À faire: Mettez à jour les entrées ci-dessous en remplaçant partout « chart » par « graph », sans rien modifier d'autre. Ne reprenez pas les images dans votre réponse.

Entrées de données enregistrées:
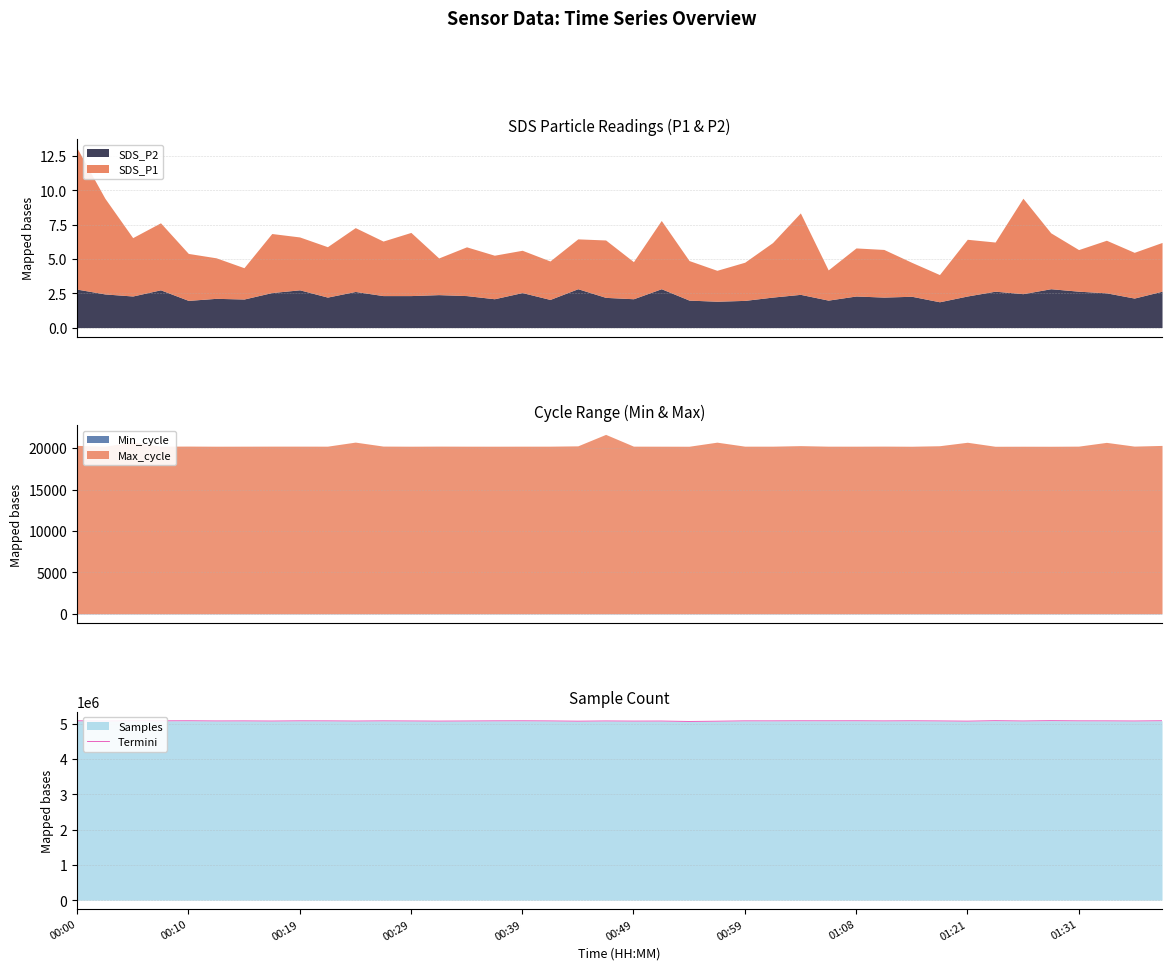

What is the sum of all values?

203138368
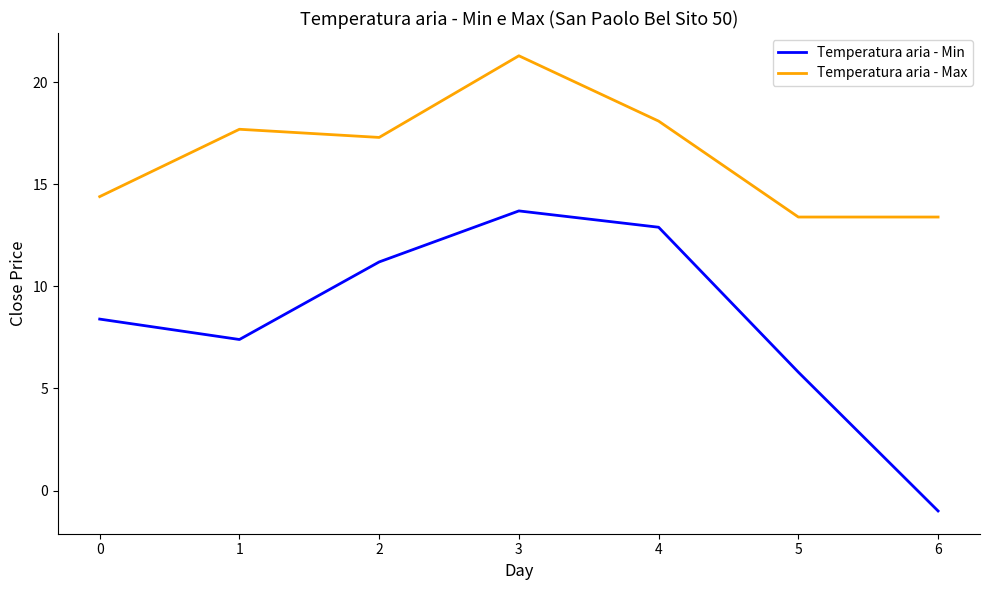

What is the lowest value of the Temperatura aria - Min series?

-1.0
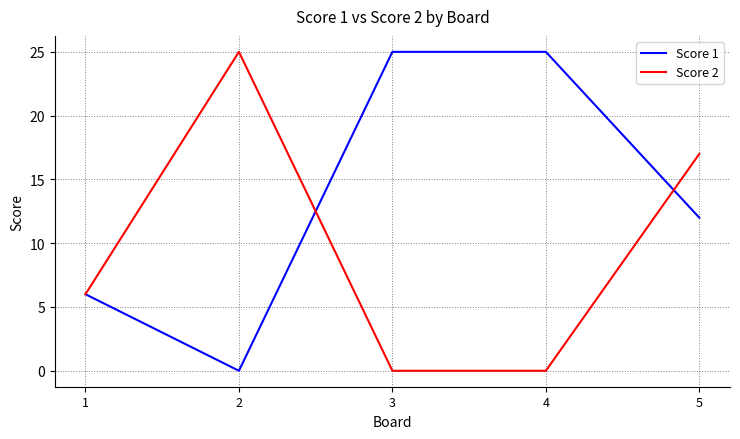

List the series in order of their overall mean, highest first.

Score 1, Score 2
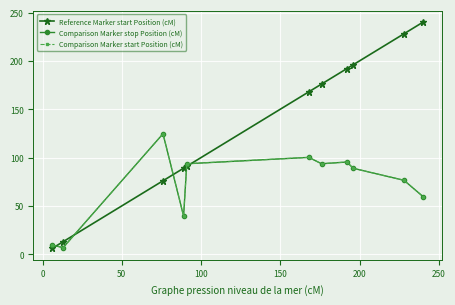

What is the sum of all Comparison Marker stop Position (cM) values?

788.5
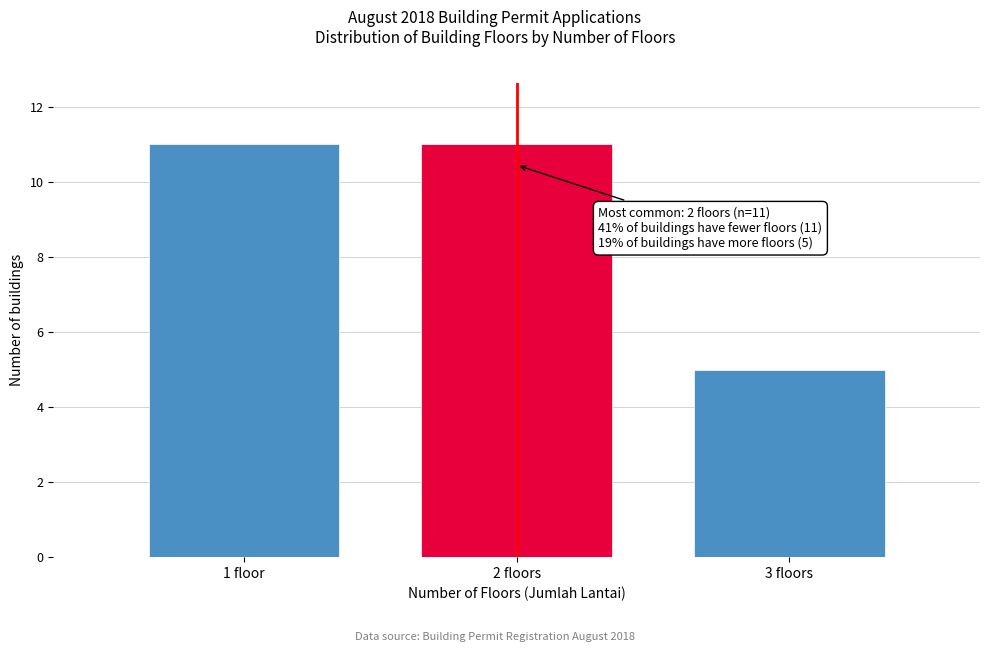

Reading left to right, transcribe all the data shown in this chart.

11	11	5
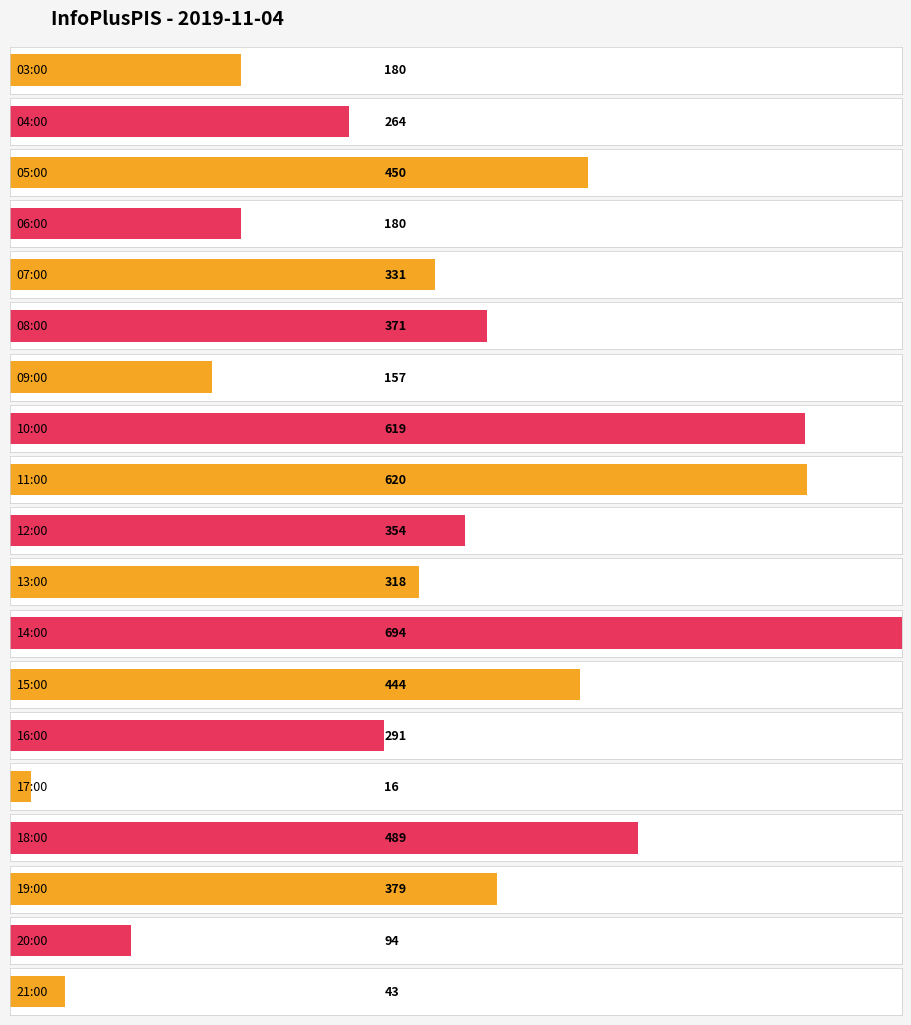

What is the difference between the maximum and minimum values?

678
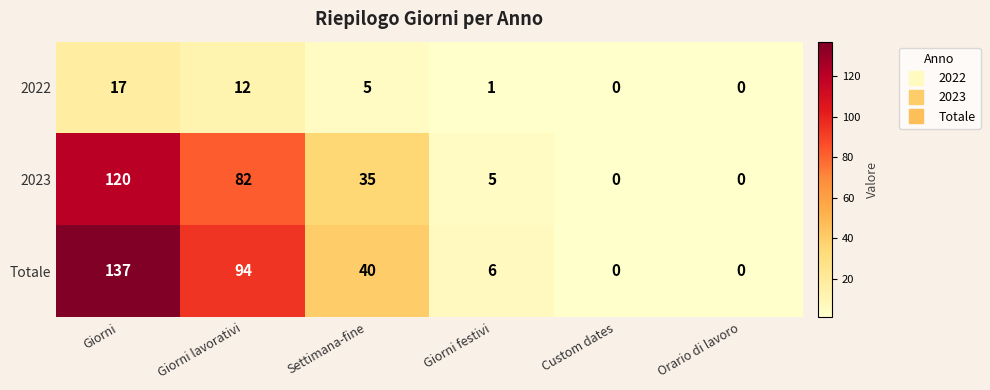

Is it true that Totale equals 6 at Giorni festivi?

True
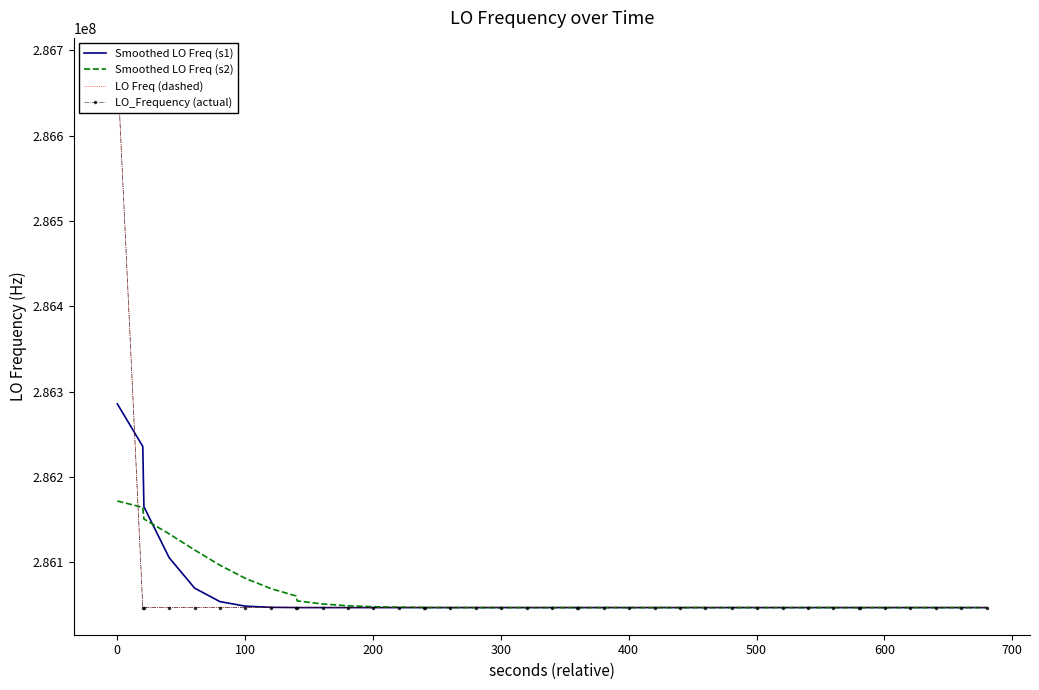

What is the minimum value for Smoothed LO Freq (s2)?

286047000.5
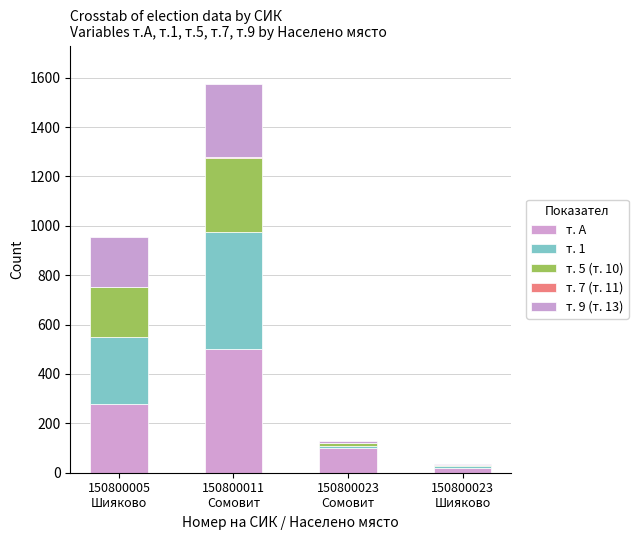

Does the chart contain stacked bars?

Yes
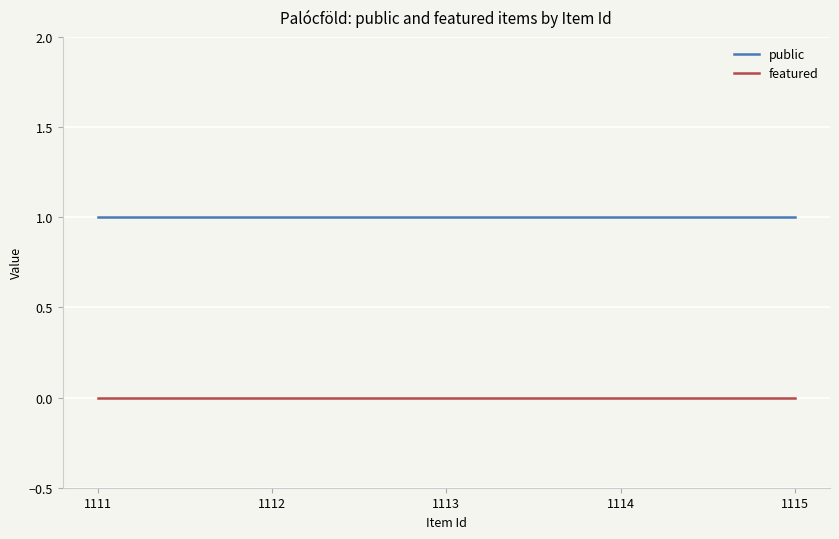

Reading right to left, extract all data points from this chart.

public: 1	1	1	1	1
featured: 0	0	0	0	0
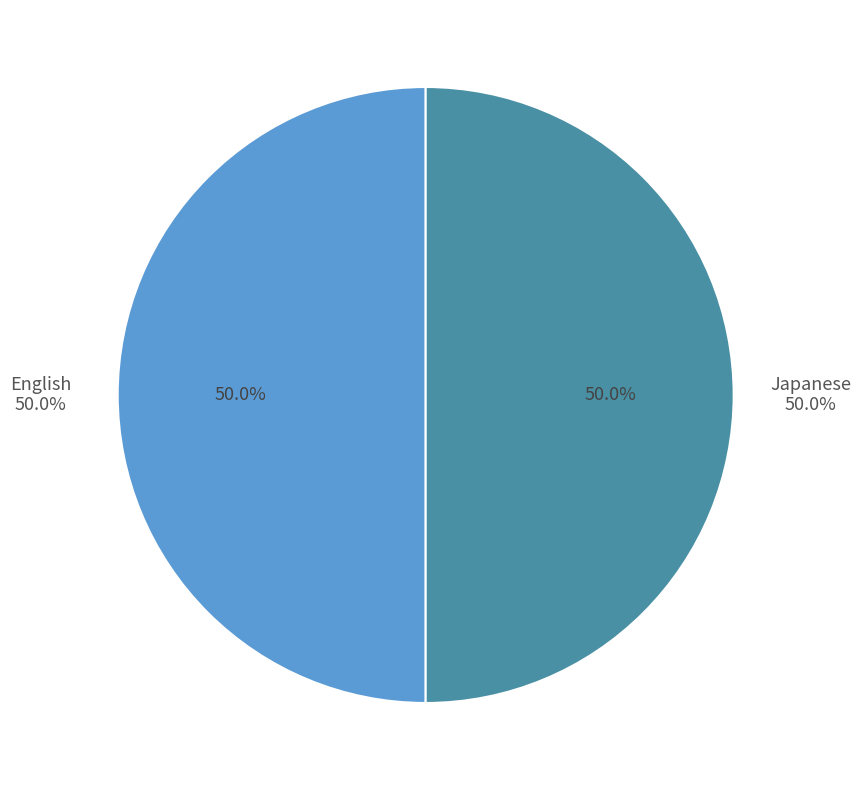

Do Japanese and English together represent more than half of the pie?

Yes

Résultat:
What is the sum of all values?

203138368

What is the lowest value of the Temperatura aria - Min series?

-1.0

List the series in order of their overall mean, highest first.

Score 1, Score 2

What is the sum of all Comparison Marker stop Position (cM) values?

788.5

Reading left to right, transcribe all the data shown in this graph.

11	11	5

What is the difference between the maximum and minimum values?

678

Is it true that Totale equals 6 at Giorni festivi?

True

What is the minimum value for Smoothed LO Freq (s2)?

286047000.5

Does the graph contain stacked bars?

Yes

Reading right to left, extract all data points from this graph.

public: 1	1	1	1	1
featured: 0	0	0	0	0

Do Japanese and English together represent more than half of the pie?

Yes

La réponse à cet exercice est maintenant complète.